On the other, it was hardly the most intelligent move to hand over the project to Valery Giscard D’Estaing, the former French president, to draw up a grant EU constitution that some members were bound to find objectionable. Nor was it sensible to try to take away voting rights from Poland and Spain that had already been agreed. Thus, talks over the proposed new EU constitution in Brussels last December collapsed in abject failure, and probably will not be revived for two years, well after the enlargement has taken place.

Clumsiness also appears to be the order to the day when it comes to the EU budget. One of the big stories of recent months has been the effective collapse of the euro stability and growth pact, under which members of the single currency were required to keep their budget deficits below 3% of gross domestic product or face hefty fines.

Late last year, when it became clear that France and Germany were heading for such fines under the rules, both countries pressured other European finance ministers into suspending sanctions under the pact, in other words extracting its teeth. The European Commission has thus embarked on legal action against the finance ministers. One bit of the EU is suing another.

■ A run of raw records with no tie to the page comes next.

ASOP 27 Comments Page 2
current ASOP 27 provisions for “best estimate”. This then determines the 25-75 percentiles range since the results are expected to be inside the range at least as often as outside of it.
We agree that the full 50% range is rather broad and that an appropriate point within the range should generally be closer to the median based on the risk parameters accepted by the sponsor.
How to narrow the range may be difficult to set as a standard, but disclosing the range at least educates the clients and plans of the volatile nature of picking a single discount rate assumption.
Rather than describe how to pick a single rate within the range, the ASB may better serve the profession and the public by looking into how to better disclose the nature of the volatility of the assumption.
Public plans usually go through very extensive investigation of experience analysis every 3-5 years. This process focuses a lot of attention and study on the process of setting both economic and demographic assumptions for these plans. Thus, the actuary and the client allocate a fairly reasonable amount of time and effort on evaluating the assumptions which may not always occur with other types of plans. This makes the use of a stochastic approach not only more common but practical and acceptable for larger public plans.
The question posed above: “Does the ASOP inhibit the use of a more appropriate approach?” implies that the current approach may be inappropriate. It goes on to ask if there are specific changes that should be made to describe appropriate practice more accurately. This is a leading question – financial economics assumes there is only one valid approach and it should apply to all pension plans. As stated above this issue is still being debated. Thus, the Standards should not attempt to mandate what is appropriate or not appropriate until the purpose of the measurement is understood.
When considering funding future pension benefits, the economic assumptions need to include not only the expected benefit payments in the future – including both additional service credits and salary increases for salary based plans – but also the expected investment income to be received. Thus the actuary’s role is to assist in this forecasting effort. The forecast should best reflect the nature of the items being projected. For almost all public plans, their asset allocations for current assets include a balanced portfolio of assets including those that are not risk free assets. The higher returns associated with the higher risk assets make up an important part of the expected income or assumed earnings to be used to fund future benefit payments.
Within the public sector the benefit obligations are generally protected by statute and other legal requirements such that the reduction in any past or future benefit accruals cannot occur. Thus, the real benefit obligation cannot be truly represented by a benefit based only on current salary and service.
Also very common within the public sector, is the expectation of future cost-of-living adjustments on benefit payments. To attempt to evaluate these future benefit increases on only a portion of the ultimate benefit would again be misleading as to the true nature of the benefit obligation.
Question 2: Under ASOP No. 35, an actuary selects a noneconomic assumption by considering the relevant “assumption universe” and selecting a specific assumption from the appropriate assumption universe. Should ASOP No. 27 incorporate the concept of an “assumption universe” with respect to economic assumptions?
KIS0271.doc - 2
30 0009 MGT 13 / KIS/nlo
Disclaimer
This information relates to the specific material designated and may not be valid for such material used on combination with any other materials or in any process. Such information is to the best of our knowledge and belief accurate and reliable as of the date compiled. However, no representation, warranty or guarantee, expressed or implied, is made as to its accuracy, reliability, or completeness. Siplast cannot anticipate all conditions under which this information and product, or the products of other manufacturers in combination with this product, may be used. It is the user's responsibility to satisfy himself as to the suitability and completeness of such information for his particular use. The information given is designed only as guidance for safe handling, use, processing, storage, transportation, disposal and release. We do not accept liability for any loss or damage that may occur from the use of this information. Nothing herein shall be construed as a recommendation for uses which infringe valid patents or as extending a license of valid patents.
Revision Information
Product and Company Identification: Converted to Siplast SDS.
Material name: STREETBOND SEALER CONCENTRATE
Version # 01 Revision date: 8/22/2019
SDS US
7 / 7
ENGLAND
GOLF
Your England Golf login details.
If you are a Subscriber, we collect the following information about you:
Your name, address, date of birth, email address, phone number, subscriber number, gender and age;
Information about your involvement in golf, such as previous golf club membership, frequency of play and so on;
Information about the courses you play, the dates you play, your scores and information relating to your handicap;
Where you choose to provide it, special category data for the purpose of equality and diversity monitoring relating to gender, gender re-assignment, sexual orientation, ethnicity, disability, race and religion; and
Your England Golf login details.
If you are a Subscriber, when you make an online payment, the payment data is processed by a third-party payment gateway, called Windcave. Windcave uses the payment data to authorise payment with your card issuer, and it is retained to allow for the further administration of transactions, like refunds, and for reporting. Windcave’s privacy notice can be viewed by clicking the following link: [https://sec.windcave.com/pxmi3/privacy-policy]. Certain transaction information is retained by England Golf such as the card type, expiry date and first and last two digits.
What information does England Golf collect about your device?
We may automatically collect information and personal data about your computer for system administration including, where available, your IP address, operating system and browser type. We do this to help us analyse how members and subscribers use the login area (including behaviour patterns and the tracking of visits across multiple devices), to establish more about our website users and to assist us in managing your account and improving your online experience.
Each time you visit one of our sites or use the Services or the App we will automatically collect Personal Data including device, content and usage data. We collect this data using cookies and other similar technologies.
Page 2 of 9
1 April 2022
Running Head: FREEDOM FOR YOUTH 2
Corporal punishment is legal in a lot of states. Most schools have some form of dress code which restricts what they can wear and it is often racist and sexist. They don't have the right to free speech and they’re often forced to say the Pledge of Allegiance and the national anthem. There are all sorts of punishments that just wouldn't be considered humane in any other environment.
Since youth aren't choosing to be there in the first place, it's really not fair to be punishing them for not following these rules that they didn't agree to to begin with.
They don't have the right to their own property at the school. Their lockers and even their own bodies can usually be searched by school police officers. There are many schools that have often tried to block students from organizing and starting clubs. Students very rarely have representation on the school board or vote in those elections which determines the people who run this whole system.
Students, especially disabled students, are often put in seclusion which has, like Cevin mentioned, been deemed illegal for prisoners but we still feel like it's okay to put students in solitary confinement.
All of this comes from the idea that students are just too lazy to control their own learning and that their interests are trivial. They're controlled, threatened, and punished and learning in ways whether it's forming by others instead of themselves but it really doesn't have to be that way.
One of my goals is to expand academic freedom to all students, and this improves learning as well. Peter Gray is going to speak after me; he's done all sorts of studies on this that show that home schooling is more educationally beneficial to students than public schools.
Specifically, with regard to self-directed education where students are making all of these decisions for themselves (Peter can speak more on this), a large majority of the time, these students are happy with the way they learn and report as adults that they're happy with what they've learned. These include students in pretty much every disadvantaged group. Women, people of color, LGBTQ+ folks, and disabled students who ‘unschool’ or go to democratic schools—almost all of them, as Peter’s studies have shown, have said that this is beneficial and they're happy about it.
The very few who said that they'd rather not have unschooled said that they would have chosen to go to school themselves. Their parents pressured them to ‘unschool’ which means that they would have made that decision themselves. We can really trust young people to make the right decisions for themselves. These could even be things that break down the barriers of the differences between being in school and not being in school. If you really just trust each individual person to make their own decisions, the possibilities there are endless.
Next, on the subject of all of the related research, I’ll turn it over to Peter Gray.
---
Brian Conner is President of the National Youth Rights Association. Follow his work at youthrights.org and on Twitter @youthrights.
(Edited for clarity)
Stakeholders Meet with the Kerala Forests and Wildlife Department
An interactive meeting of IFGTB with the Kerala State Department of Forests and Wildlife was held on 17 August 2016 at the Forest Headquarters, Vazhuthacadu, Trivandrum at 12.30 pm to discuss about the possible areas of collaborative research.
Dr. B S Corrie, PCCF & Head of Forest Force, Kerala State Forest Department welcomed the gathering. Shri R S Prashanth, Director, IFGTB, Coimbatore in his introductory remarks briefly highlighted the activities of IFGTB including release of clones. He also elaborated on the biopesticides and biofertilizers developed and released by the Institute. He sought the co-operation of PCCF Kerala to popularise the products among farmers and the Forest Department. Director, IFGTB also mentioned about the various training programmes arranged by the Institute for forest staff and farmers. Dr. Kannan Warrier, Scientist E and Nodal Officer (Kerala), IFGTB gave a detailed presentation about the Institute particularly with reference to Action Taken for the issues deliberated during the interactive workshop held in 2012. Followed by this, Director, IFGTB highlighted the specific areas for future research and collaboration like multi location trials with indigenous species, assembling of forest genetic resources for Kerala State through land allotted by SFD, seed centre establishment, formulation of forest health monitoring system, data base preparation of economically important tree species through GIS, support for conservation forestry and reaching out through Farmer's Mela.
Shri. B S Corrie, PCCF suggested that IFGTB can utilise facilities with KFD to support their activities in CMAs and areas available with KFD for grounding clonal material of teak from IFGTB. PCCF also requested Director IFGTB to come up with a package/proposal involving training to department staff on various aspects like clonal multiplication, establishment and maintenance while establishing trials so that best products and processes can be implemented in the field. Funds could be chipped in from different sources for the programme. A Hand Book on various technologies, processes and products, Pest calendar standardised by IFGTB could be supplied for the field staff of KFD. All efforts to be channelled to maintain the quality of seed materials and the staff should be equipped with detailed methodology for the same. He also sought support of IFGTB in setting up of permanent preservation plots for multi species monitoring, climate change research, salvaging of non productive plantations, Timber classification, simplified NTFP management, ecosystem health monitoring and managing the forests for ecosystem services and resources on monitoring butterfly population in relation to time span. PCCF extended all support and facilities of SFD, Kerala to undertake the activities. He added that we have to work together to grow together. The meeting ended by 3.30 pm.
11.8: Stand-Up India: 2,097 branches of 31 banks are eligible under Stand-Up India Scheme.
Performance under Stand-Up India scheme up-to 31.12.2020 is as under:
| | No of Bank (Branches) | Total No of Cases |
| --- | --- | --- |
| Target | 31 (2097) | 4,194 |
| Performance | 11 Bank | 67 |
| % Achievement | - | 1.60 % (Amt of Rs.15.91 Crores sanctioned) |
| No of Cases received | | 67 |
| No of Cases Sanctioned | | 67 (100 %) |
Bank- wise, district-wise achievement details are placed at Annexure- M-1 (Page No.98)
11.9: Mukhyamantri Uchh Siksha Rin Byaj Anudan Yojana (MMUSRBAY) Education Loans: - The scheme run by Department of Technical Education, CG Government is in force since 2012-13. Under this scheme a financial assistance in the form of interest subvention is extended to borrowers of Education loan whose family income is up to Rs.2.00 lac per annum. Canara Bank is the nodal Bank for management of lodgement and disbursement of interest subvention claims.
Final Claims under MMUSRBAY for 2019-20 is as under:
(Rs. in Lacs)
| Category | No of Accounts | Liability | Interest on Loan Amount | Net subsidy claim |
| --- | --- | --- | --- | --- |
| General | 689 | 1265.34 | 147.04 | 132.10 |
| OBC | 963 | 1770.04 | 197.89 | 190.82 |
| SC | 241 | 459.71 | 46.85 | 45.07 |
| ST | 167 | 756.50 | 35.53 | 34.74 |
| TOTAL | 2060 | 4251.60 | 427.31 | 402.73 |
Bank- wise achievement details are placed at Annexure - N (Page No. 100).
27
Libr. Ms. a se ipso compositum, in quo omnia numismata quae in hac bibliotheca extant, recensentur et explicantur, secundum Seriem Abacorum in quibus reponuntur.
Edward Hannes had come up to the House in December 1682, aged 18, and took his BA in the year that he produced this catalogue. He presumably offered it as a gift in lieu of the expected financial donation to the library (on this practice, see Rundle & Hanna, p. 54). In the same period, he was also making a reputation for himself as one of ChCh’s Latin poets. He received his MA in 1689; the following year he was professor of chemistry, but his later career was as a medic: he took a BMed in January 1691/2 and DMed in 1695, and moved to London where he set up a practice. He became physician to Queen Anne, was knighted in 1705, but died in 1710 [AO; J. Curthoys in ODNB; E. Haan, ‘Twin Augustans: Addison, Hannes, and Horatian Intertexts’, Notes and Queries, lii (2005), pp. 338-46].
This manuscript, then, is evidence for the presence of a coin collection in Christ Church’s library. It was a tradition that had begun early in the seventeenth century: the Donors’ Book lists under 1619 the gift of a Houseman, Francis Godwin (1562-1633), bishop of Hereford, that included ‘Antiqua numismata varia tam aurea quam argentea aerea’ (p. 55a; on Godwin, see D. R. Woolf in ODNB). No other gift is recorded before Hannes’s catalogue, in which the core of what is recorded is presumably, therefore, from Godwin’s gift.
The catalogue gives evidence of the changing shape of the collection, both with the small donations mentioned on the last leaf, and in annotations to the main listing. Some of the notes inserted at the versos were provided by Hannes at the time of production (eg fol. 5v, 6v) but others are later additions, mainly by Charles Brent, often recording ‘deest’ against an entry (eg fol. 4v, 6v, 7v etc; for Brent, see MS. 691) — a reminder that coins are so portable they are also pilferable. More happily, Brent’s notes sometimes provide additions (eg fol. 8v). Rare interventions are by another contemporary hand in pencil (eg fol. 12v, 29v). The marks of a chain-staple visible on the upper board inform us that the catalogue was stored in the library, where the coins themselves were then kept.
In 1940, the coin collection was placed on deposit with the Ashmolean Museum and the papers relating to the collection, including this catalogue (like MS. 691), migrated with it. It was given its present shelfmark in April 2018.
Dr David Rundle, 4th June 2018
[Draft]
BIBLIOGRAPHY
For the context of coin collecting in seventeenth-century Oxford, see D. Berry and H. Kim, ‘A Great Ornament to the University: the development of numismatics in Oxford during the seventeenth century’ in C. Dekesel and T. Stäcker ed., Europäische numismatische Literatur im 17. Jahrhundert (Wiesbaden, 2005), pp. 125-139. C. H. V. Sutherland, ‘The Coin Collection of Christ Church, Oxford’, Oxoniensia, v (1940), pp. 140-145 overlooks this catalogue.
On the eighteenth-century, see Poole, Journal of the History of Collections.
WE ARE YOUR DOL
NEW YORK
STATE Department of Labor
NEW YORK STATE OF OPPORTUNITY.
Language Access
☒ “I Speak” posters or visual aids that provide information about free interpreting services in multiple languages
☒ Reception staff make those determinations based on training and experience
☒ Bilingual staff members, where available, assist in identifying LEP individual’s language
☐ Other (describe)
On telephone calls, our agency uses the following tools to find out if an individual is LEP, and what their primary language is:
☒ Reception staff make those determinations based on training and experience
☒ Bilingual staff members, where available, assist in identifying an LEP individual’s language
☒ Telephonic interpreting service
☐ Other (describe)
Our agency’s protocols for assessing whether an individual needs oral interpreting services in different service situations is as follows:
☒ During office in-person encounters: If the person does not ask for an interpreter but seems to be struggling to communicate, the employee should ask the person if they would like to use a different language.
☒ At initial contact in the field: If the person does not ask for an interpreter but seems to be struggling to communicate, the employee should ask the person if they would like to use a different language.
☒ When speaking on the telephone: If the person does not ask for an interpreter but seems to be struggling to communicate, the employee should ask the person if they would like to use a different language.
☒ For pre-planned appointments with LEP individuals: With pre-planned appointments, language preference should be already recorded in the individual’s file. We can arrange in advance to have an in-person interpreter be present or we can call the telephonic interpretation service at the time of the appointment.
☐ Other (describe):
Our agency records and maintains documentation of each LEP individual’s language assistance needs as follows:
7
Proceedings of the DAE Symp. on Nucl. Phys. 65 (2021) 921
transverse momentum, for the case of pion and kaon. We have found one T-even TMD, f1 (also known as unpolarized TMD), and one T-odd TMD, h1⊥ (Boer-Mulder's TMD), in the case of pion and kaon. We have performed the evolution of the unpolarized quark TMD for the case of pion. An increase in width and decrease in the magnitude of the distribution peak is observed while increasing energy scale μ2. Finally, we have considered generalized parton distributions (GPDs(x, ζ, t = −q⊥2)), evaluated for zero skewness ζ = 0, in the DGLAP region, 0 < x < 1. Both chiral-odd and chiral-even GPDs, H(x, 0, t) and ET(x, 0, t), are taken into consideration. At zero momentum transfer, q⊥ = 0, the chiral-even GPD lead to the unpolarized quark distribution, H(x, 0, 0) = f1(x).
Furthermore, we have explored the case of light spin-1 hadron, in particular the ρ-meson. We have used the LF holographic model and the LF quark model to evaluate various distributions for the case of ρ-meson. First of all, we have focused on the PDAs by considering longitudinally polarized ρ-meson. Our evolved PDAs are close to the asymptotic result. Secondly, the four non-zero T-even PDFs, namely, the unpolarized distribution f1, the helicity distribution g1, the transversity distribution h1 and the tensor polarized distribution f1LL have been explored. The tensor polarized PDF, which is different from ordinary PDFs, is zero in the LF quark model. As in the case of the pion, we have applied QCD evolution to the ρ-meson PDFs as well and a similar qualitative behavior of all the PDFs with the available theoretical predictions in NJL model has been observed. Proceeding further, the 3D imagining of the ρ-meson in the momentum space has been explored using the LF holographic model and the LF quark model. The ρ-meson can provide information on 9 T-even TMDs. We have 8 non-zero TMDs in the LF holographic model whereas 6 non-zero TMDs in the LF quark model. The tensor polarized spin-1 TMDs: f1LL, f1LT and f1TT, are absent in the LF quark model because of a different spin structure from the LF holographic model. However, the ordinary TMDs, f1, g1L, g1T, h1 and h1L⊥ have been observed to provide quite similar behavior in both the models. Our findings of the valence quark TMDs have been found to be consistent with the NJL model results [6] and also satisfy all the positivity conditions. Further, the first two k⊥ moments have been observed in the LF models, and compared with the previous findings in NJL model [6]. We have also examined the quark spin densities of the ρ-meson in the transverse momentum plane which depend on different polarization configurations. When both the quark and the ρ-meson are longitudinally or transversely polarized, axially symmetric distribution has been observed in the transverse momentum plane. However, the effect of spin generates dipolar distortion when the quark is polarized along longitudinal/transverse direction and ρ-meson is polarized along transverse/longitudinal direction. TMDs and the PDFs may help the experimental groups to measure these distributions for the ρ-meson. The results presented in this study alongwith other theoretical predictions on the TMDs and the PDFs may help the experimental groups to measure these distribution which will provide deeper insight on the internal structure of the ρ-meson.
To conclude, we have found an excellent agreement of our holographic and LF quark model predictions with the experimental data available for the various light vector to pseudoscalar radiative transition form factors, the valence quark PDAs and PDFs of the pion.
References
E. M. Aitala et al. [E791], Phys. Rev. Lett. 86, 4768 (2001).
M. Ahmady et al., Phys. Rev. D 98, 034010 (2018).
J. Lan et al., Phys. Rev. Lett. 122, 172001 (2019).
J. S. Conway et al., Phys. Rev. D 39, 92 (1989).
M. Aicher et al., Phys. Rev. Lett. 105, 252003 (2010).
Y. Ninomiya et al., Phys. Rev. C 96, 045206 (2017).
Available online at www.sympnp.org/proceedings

That is bad enough, but to add insult to injury Romano Prodi, the Commission president, also wants existing member countries to dig into their pockets to fund an increase in the EU’s central budget because, as he has put it, “we are on the eve of the biggest enlargement in the EU’s history”. The budget is currently 1% of GDP, or gross national income to use the definition preferred by Brussels.

The aim is to increase it to nearly 1.25% for the 2007-13 period. This may not sound like very much but it is equivalent to adding 30 billion a year to the existing budget of just under 70 billion.

The proposal, unsurprisingly, has gone down like a lead balloon. Hans Eichel, Germany’s finance minister, has said: “You cant say on one hand, you in Germany you have to save money and cut down expenditures, and demand at the same time: you have to pay more money to Brussels.”

Gordon Brown has also made clear his outright opposition, not just to any increase in the EU budget, but to any suggestion that the budget rebate famously secured by Margaret Thatcher should be revisited. Opposition to the budget increase is led by Germany, Britain, France, Austria, Sweden and the Netherlands.

It all looks like a bit of a mess. Few doubt the economic benefits that EU enlargement will bring. Accommodating the new arrivals, however, is proving to be far from easy. The spirit of EU co-operation looks under strain.